ASSIGNMENT = Every record shown below should be duplicated exactly.
[[ DATA TO PROCESS open ]]
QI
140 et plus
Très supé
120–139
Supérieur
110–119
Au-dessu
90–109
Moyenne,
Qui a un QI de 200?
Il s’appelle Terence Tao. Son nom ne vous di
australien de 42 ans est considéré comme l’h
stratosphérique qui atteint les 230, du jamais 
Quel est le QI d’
[[ DATA TO PROCESS closed ]]
ANSWER TO THE EXERCISE =
QI
140 et plus
Très supé
120–139
Supérieur
110–119
Au-dessu
90–109
Moyenne,
Qui a un QI de 200?
Il s’appelle Terence Tao. Son nom ne vous di
australien de 42 ans est considéré comme l’h
stratosphérique qui atteint les 230, du jamais 
Quel est le QI d’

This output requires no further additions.